It was not a pleasant experience growing up in Australia’s first all-boys prison in the 1830s, as Alaine Beek’s Point of No Return makes very clear. The play follows four young convicts as they confront the daily hardships of Point Puer Prison, the first in the British Empire that attempted to be rehabilitative rather than just punitive. It raises a question that remains pertinent today: can prison ever rehabilitate? Though the intent is promising, the audience learns quickly that this may not necessarily reflect what really happened at Point Puer.
The boys are constantly under threat of violence and intimidation, and one must wonder how conducive the prison environment is to learning. The guards, many of whom were prisoners themselves at the adult Port Arthur Prison, are responsible for both punishment and teaching. This is not a particularly effective model for rehabilitation. It is one of the play’s more comedic scenes when Red, the leader of the four boys, accidentally sews a sock to the shirt he was meant to be repairing. Rather than following the official curriculum, the boys become far more adept at theft and deception; skills which allow them to protect themselves.
Though the brutality of prison life is made very clear, there is a humbling and hopeful camaraderie between the four boys.
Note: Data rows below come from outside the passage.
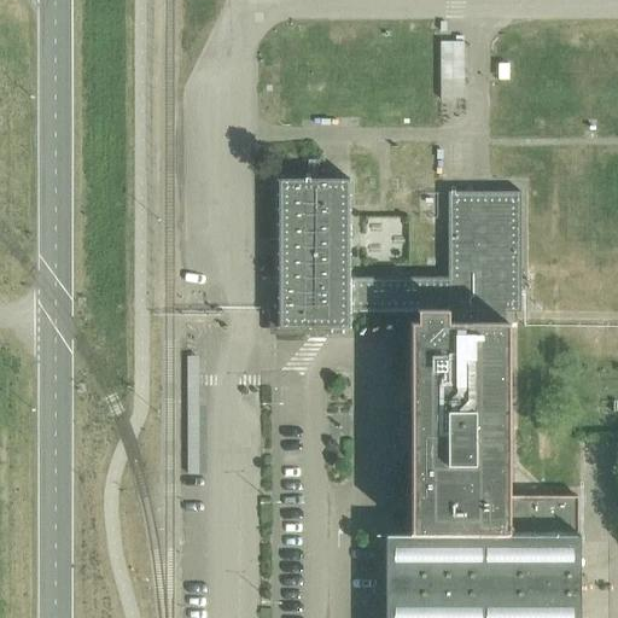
[(465,99),(465,44),(439,42),(439,99),(465,99)]
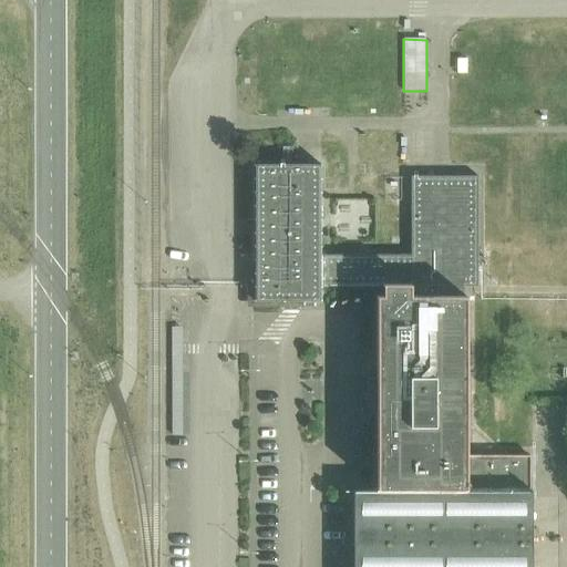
[(321,286),(383,286),(459,287),(477,287),(477,176),(410,176),(410,255),(321,255),(321,165),(254,165),(254,301),(285,301),(285,307),(297,307),(297,301),(321,301),(321,286)]
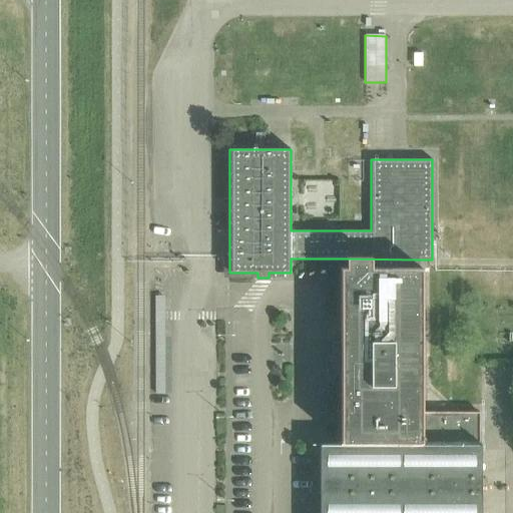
[(422,413),(422,268),(415,268),(415,260),(347,259),(347,268),(341,268),(341,444),(481,444),(481,413),(422,413)]
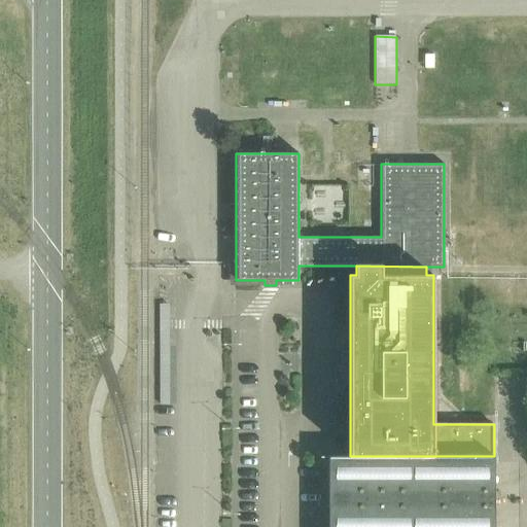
[(173,291),(164,291),(164,335),(173,336),(173,291)]
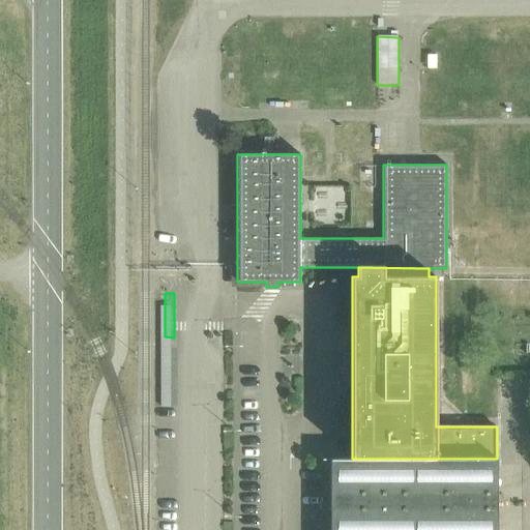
[(496,529),(497,459),(352,459),(330,459),(329,529),(496,529)]
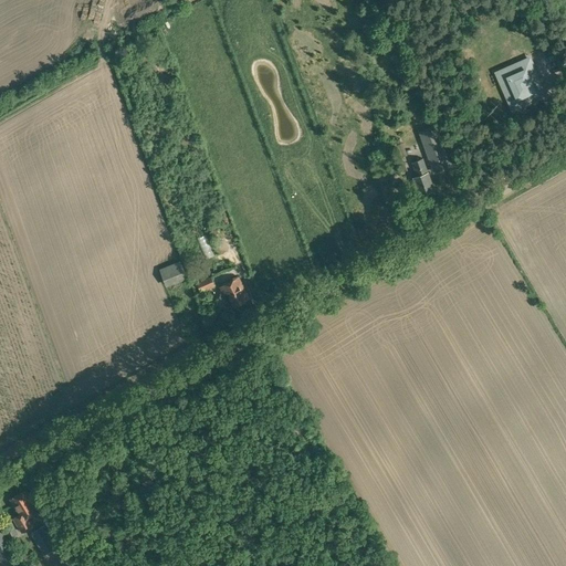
[(512,113),(548,96),(531,55),(494,72),(512,113)]
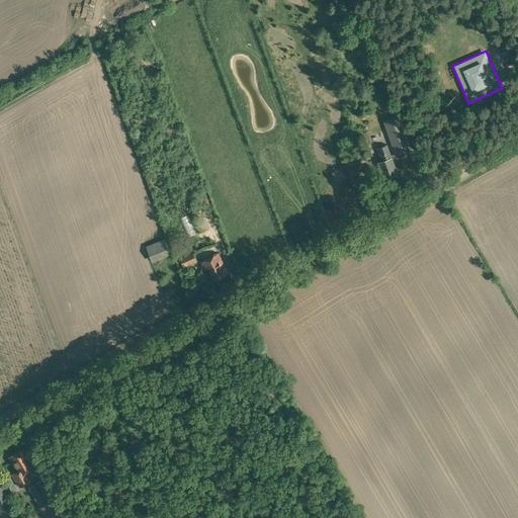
[(412,152),(404,130),(390,135),(398,158),(412,152)]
The play’s script is at its strongest when it captures their playful, youthful banter. The way in which they mock and joke with each other is completely endearing. Red, the democratically appointed leader of the boys, is decisive and often stubborn, but always acting in the interests of the group. It is he who navigates the complicated alliance with one of the guards to ensure his friends remain protected.
Though there are times when the boys are dangerously reckless, they ultimately remain faithful to one another. An alliance based on more than just mere survival, the actors deliver highly convincing performances in which the depth of their bond and affection is apparent. Given their physical isolation, surrounded by sea on Tasmania’s coast, their loyalty to one another is critical. The circular room at the Melba Spiegeltent, with the audience members seated in a semi-circle around the main action, reinforced a sense of their isolation and made for a perfect venue.
Though the play did touch on several themes such as friendship, belonging and betrayal, it felt as though an overarching narrative was lacking. It was difficult to distinguish whether the play was exploring what good people are capable of in horrible circumstances, or the human spirit’s ability to survive in spite of hardship, or perhaps it was about the triumph of friendship and hope. These themes were explored, but without much depth. Each scene usually involved a dramatic confrontation or confession, but due to the intensity of these moments, there was no clear narrative arc or sense of climax.
I wasn’t too certain what the final message of the play was, however it did leave me with a sense of hope. Though these young men were hardly rehabilitated, many of them did manage to find work and pursue meaningful lives after their release. The hopeful undertones, the playful banter and the really excellent performances by some of the lead actors, make Point of No Return a play worth seeing.